**Task details**
Lines containing "name" should be pulled from the material below.

+===+

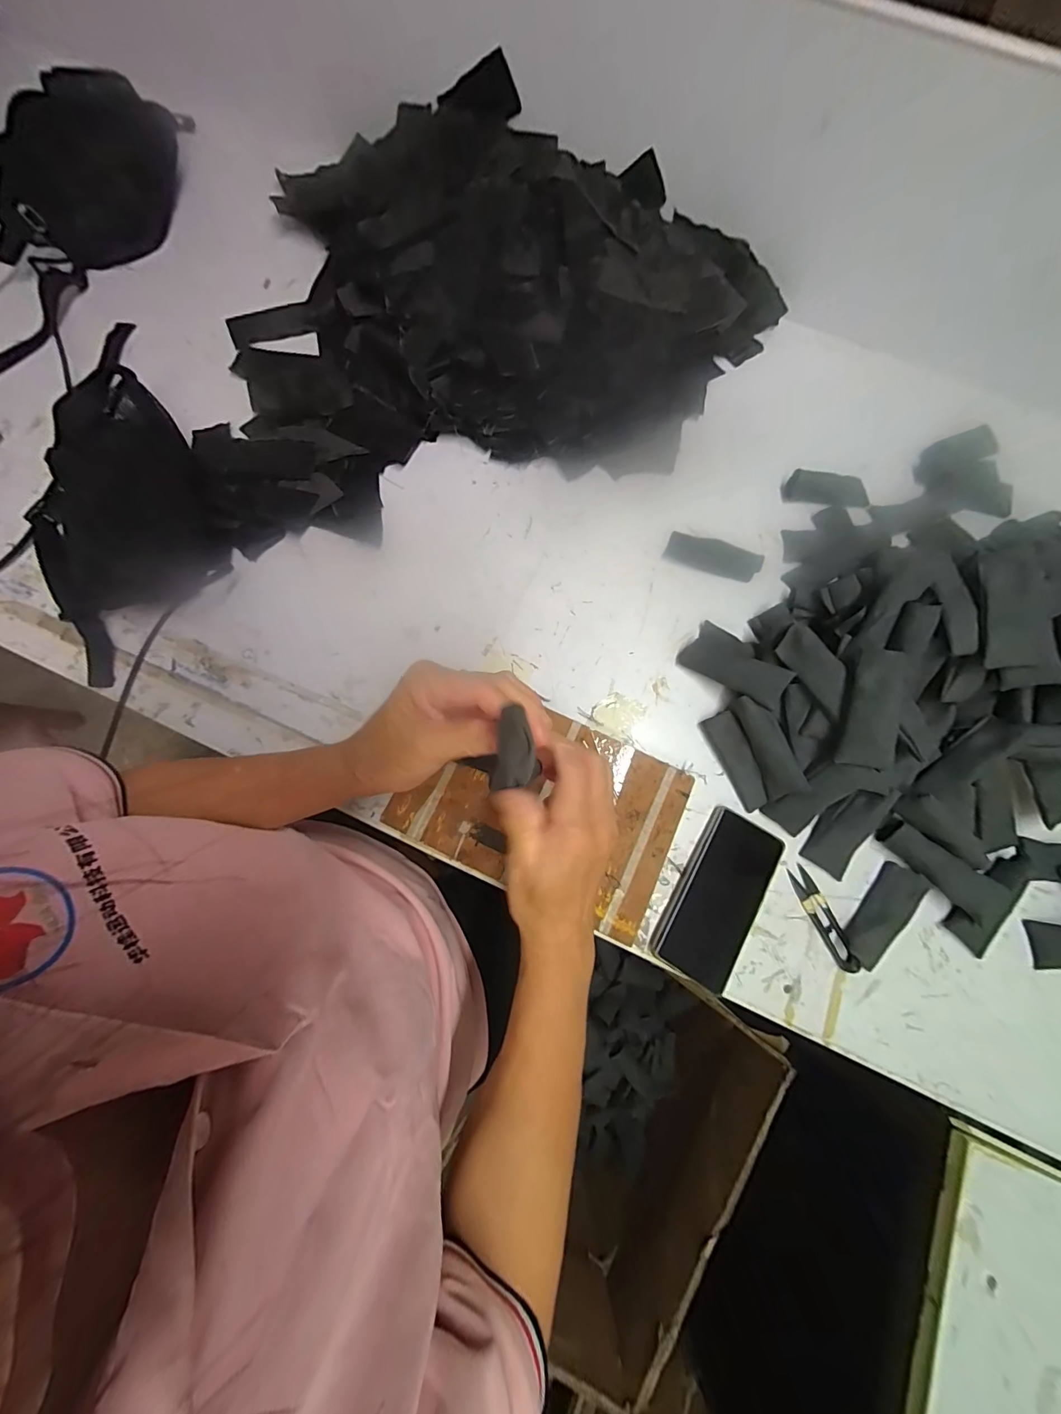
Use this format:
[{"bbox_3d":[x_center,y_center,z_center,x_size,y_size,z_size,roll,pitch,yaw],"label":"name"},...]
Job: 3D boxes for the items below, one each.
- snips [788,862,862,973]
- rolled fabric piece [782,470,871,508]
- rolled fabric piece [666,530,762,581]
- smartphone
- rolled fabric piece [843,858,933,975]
[{"bbox_3d":[0.287,0.205,0.431,0.022,0.015,0.098,-25,76,-8],"label":"snips"},{"bbox_3d":[0.368,-0.273,0.555,0.105,0.014,0.047,3,74,0],"label":"rolled fabric piece"},{"bbox_3d":[0.212,-0.178,0.519,0.103,0.026,0.036,22,75,5],"label":"rolled fabric piece"},{"bbox_3d":[0.184,0.183,0.431,0.075,0.009,0.157,31,76,7],"label":"smartphone"},{"bbox_3d":[0.339,0.199,0.428,0.036,0.020,0.103,42,78,10],"label":"rolled fabric piece"}]

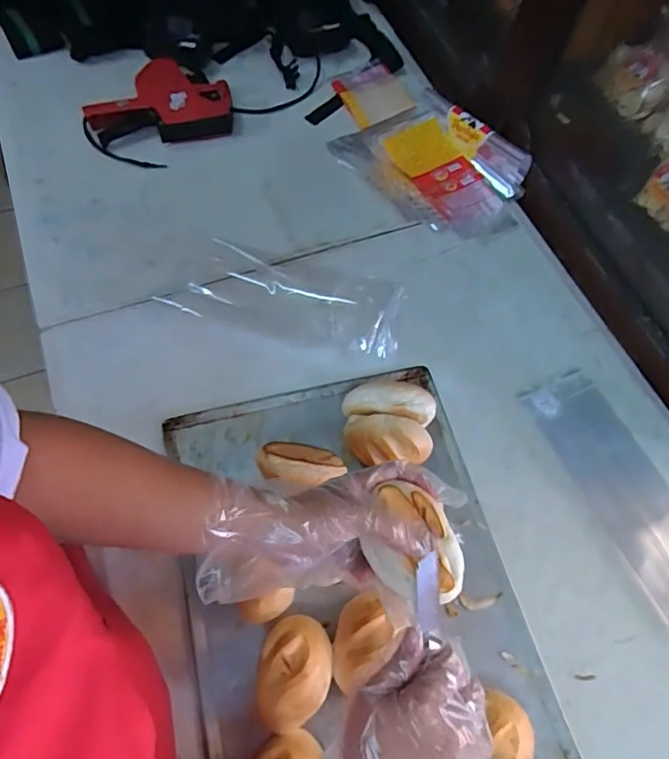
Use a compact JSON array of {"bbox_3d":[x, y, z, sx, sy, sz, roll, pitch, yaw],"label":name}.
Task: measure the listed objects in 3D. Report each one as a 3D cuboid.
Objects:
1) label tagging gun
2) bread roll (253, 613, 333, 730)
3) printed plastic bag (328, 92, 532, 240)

+===+

**Answer for the task**
[{"bbox_3d":[x_center,y_center,z_center,x_size,y_size,z_size,roll,pitch,yaw],"label":"name"},...]
Use a compact JSON array of {"bbox_3d":[x, y, z, sx, sy, sz, roll, pitch, yaw],"label":name}.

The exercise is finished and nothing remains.